Tax breaks. And you can pay them below minimum wage.

>The Fair Labor Standards Act (FLSA) provides for the employment of certain individuals at wage rates below the mini mum wage. These individuals include student-learners (vocational education students), as well as full-time students employed by retail or service establishments, agriculture, or institutions of higher education. Also included are individuals whose earning or productive capacity is impaired by a physical or mental disability, including those related to age or injury, for the work to be performed

dol.gov/general/topic/wages/subminimumwage

are you a retard?

Came here to say this. I would maybe buy a few boxes from the messed up bin because it's like a treasure hunt; kinda fun.
With the organized ones I'd have a hard time making a decision and probably just get nothing.
Also I'd start thinking like
>oh there are less Goobers boxes than anything else, they must be the best candy, I'll get those
>oh wait maybe they were the least popular and Walmart decided not to order more.
>maybe they've been there like a year and just won't sell, I'm not gonna be the idiot that buys this shitty old candy
>leave store entirely for tricking me

What this guy doesn't realize is that companies don't want these products to look neat. They need to look like they're being constantly scrambled and people tend to grab more easily into a pile than into neatly ordered stacks.
You can bet your ass it's scrambled again the next day

Seriously? Fucking seriously? This triggers me.
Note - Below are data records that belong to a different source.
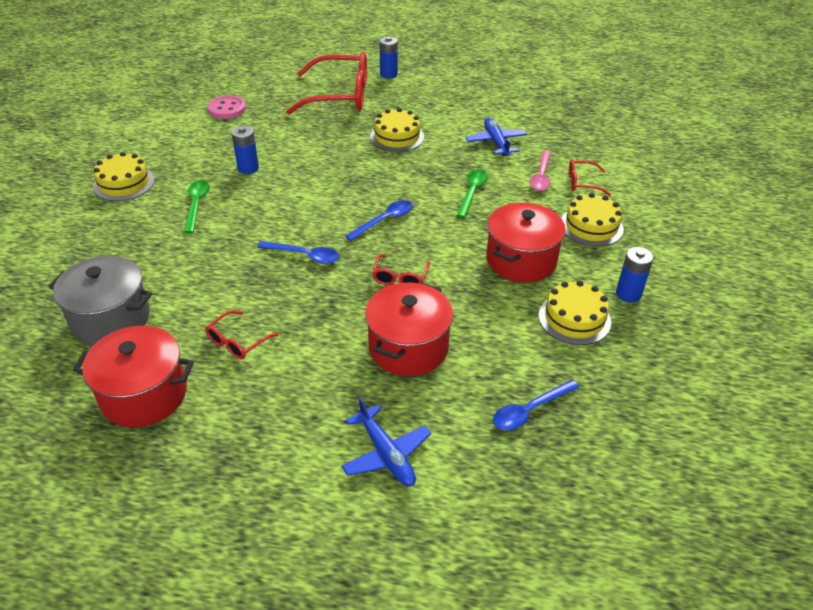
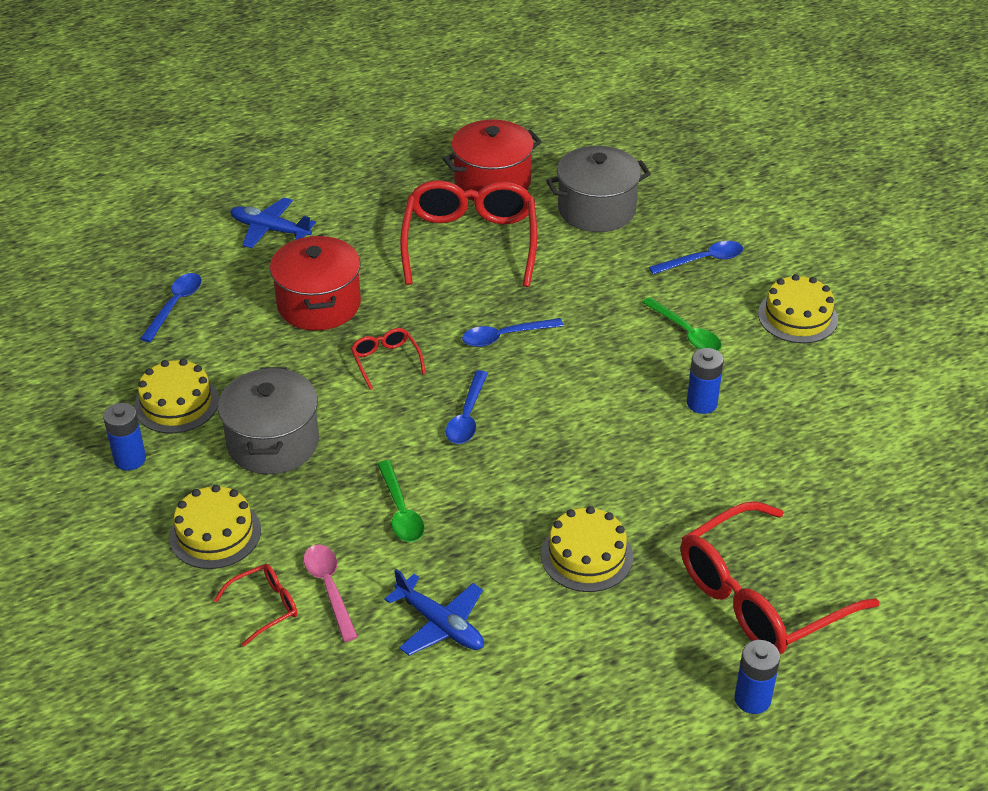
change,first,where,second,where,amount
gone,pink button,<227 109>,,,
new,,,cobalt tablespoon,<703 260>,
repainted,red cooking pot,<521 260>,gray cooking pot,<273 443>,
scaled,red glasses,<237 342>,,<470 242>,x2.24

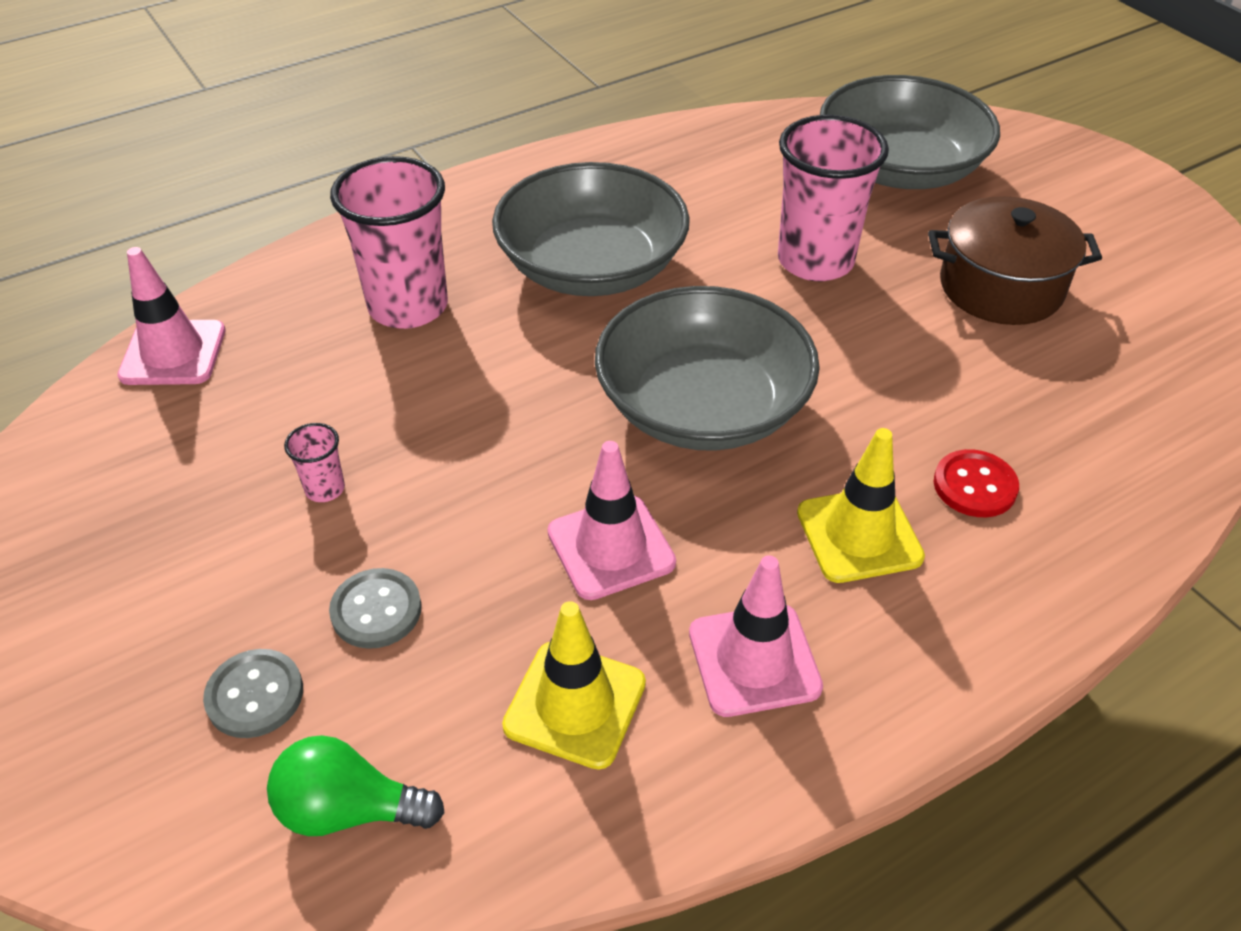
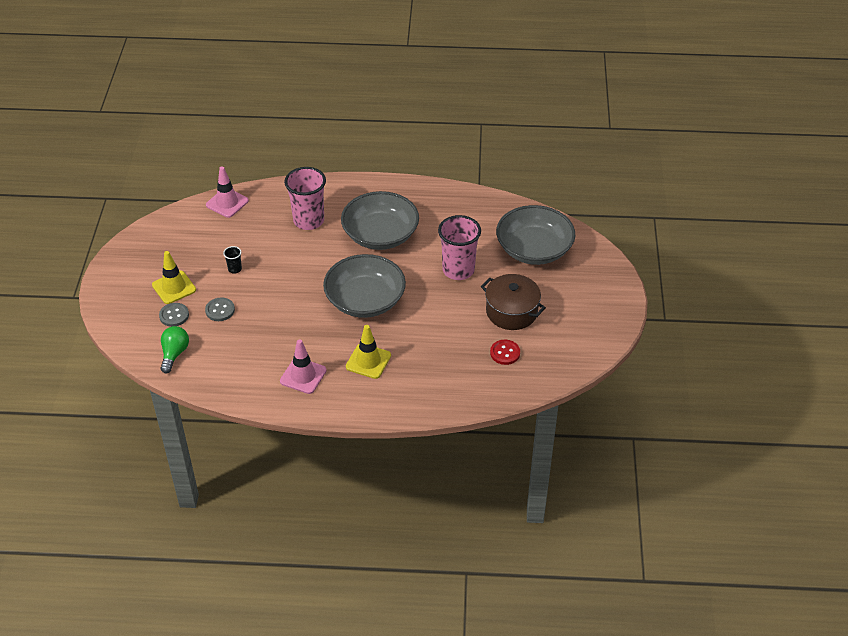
change,first,where,second,where,amount
gone,pink road cone,<611 547>,,,
shifted,golden road cone,<575 704>,,<174 287>,
shifted,red button,<974 486>,,<505 353>,
repainted,pink beaker,<325 489>,jet-black beaker,<235 269>,
rotated,emerald lightbulb,<349 809>,,<174 354>,60 degrees clockwise

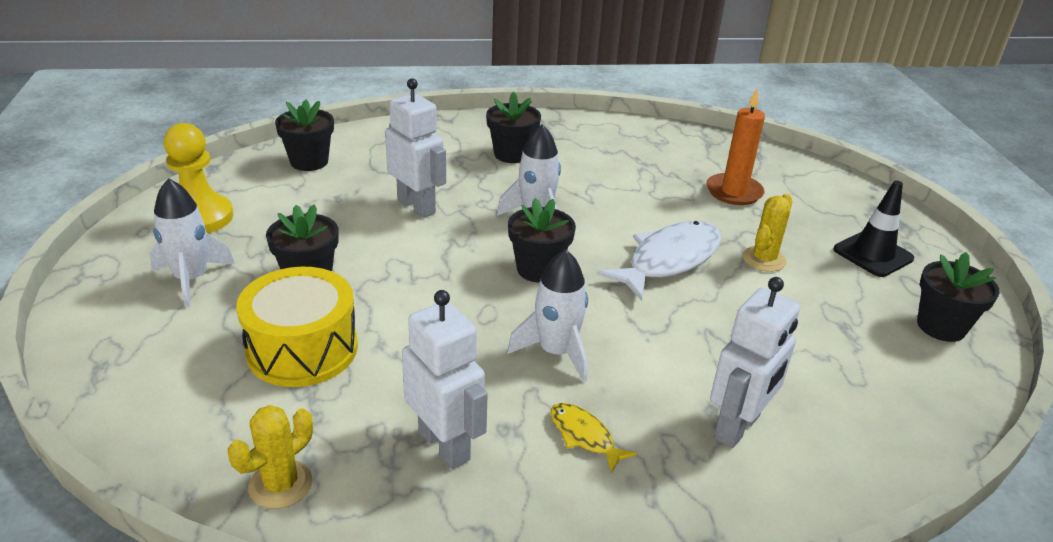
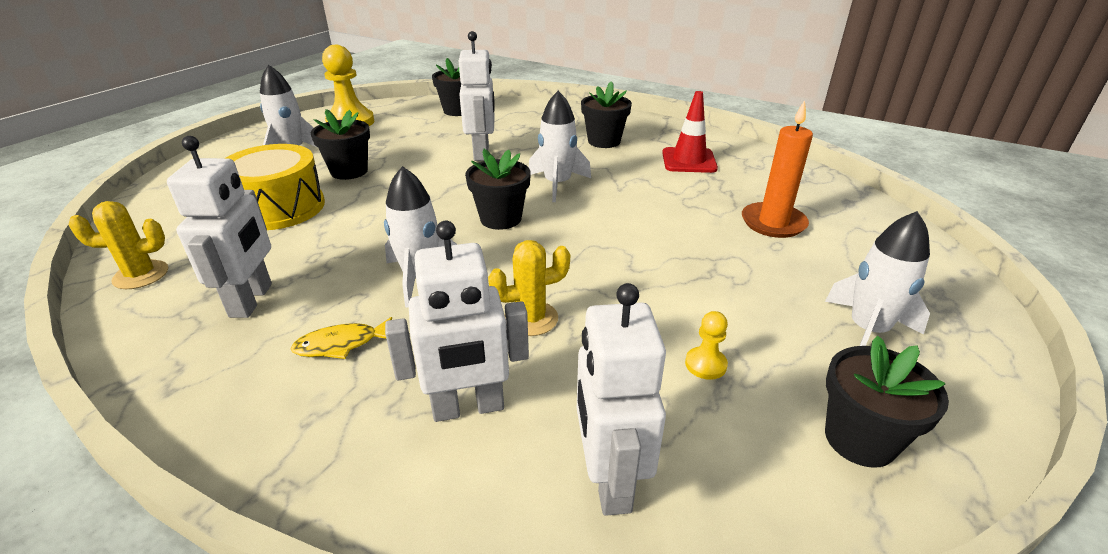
change,first,where,second,where,amount
gone,snow-white toy fish,<668 260>,,,
new,,,snow-white robot,<609 479>,
new,,,red road cone,<689 161>,
new,,,golden pawn,<705 364>,
shifted,golden saguaro cactus,<764 259>,,<531 318>,
swapped,jet-black road cone,<873 254>,snow-white toy rocket,<867 330>,
rotated,golden toy fish,<584 436>,,<341 344>,105 degrees counterclockwise

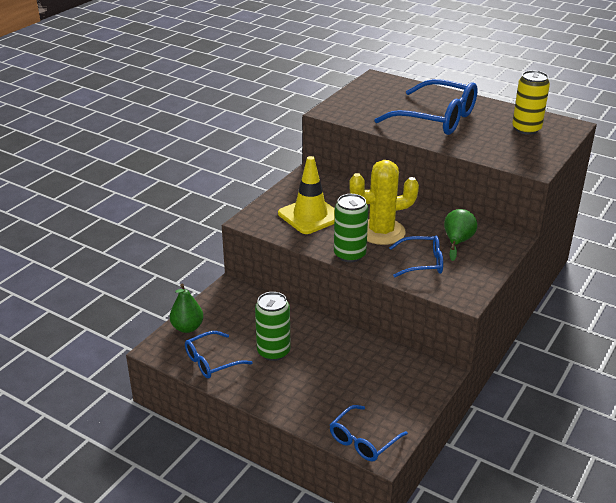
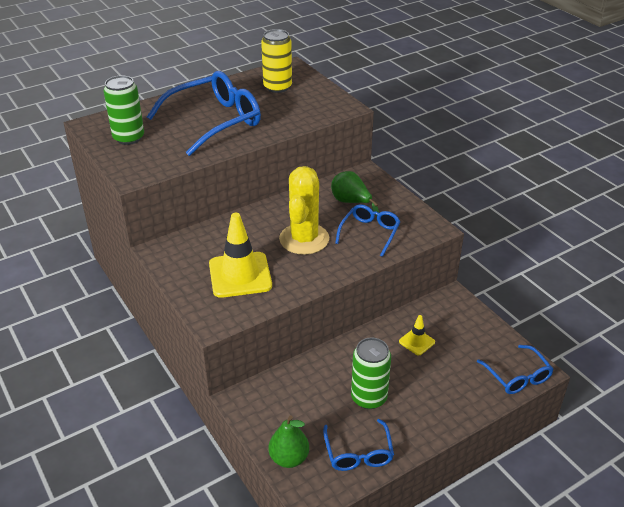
change,first,where,second,where,amount
new,,,golden road cone,<417 342>,
shifted,emerald tin,<349 255>,,<128 138>,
>tfw when I think all of these apply to me
>tfw when I once got a score of '90% + certain to have aspergers' on that official test
>Read a book about aspergers and I related to a lot of what was written in it
>Grew up making lists, memorising people's birthdays and reading catalogues

Maybe I do have it but I don't know what difference it would really make knowing 2bh. I've always felt a bit different from everyone else, but then most people do I guess

>hire literal autists
we have a guy like that, he is creeping everyone out especially the women they don't feel safe around him. he also smells horrible and lives with his mom even tho he is like 50.

it's not fun.

Retail fag here.

It's good that he wants shit to be organized, but that's for the shelf, not a big basket where you dump random sale shit. The point of that bin is that you dump excess product in it and not give a fuck. Within 24 hours all that work he did will be undone by nignogs and white trash pawing through it with their fat fingers to find their favorite high fructose corn chunks.

The shelf is another matter. Where I work, these cunts can't put shit in the right place to save their fuckin lives. There are 2 sets of numbers to reference to make sure you're stocking it in the right spot and they still fuck up.

In that instance, I'd kill to have this aspie motherfucker in my store, instead of this 5'9, 330 lb lazy cunt that was hired because he came out of the cunt of one of the department managers. Stinks so bad I think there might be something wrong with him.

the only time where the random bins piss me off is when it's CD's and movies.

Dude, we know. If you had read the thread, you would have seen the 3-4 posts prior to yours saying essentially the same thing.

Anyway, you're not special, your ideas aren't special, and you should read before you comment to understand what has already been said. You really think this thread made it to 50+ replies without someone pointing that out? Come on now.